Belediye başkanı söz verdi ama.. Ben icraat istiyorum. Geriye dönük olarak, o alanı kimler, kaç yıldır otopark olarak kullanıyor ise.. Hepsinden ecrimisil istensin. İcra takipleri hemen başlatılsın!
•
Her şeye varım da..
“Çevre” diye ortaya çıkanların..
Kendileri çevreyi/insanı zehirleyenler olunca..
İşte buna fena bozuluyorum.
Somut örnek.
Caminin yapılmasına karşı çıkan ve vekalet verip, camiyi engellemeye çalışanlardan birisi de, Hayrünnisa Aligil imiş.
Kimmiş bu Aligil?
Amerikan merkezli, kimyasal ağırlıklı temizlik malzemeleri pazarlayan şirketin Türkiye temsilcisi.
Kimyasal ürünlerin insan sağlığına zararlarını uzun uzun anlatacak değilim..
Ama.. Sen kimyasal ürünlerle çevreyi ve insanı zehirleyerek para kazan. Sonra “Cami istemiyorum, her yer yeşil alan olsun” de.
Akıl işi mi bu?
Git ABD’de yaşa o zaman. Burada ne işiniz var?
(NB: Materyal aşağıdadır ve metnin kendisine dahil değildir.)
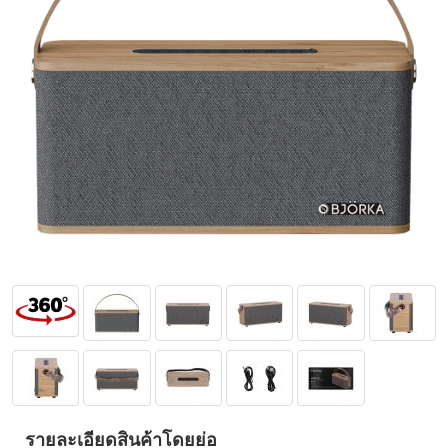
รายละเอียดสินค้าโดยย่อ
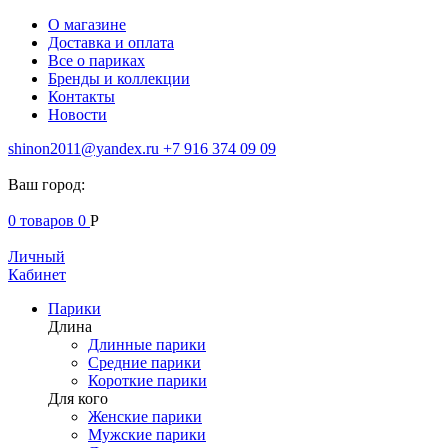
О магазине
Доставка и оплата
Все о париках
Бренды и коллекции
Контакты
Новости
shinon2011@yandex.ru
+7 916 374 09 09
Ваш город:
0
товаров
0
Р
Личный
Кабинет
Парики
Длина
Длинные парики
Средние парики
Короткие парики
Для кого
Женские парики
Мужские парики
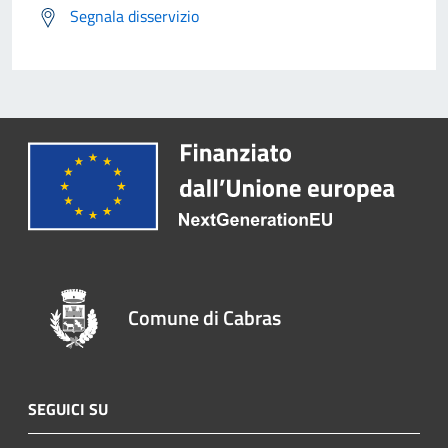
Segnala disservizio
Comune di Cabras
SEGUICI SU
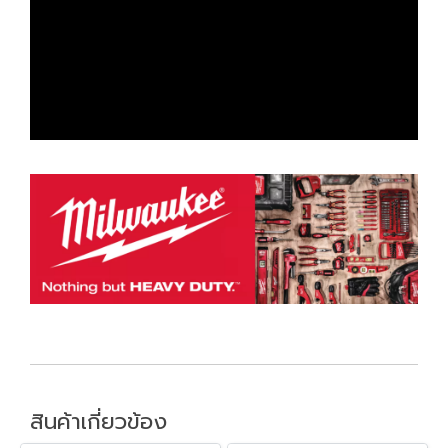
สินค้าเกี่ยวข้อง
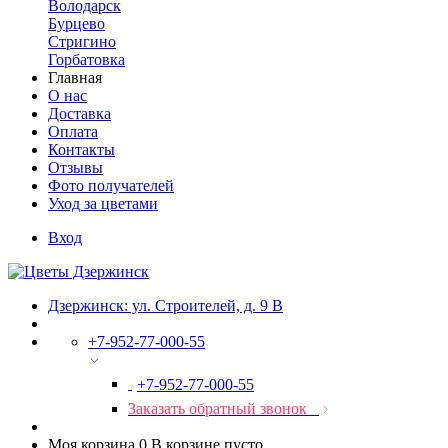
Володарск
Бурцево
Стригино
Горбатовка
Главная
О нас
Доставка
Оплата
Контакты
Отзывы
Фото получателей
Уход за цветами
Вход
Дзержинск: ул. Строителей, д. 9 В
+7-952-77-000-55
+7-952-77-000-55
Заказать обратный звонок
Моя корзина
0
В корзине пусто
Ama her şey, yine bizde bitiyor..
Bu hanım, temsilcisi olduğu ürünlerin tanıtımını yaparken taa 2004’te demiş ki: “Saniyede beş bebek Prima ile bezleniyor. Günde 60 bin kişi bizim şampuanlarla yıkanıyor. Günde 2.5 milyon kişi İpana ile dişlerini fırçalıyor. Saatte 10 ton çamaşır bizim ürünlerle temizleniyor!”
Anlarsınız ya..
Dindar hanımlar da, çocuklarına Prima’yı almasa.. Sonra bakıp görsek; müslüman mahallesinde camiye karşı çıkılıyor mu?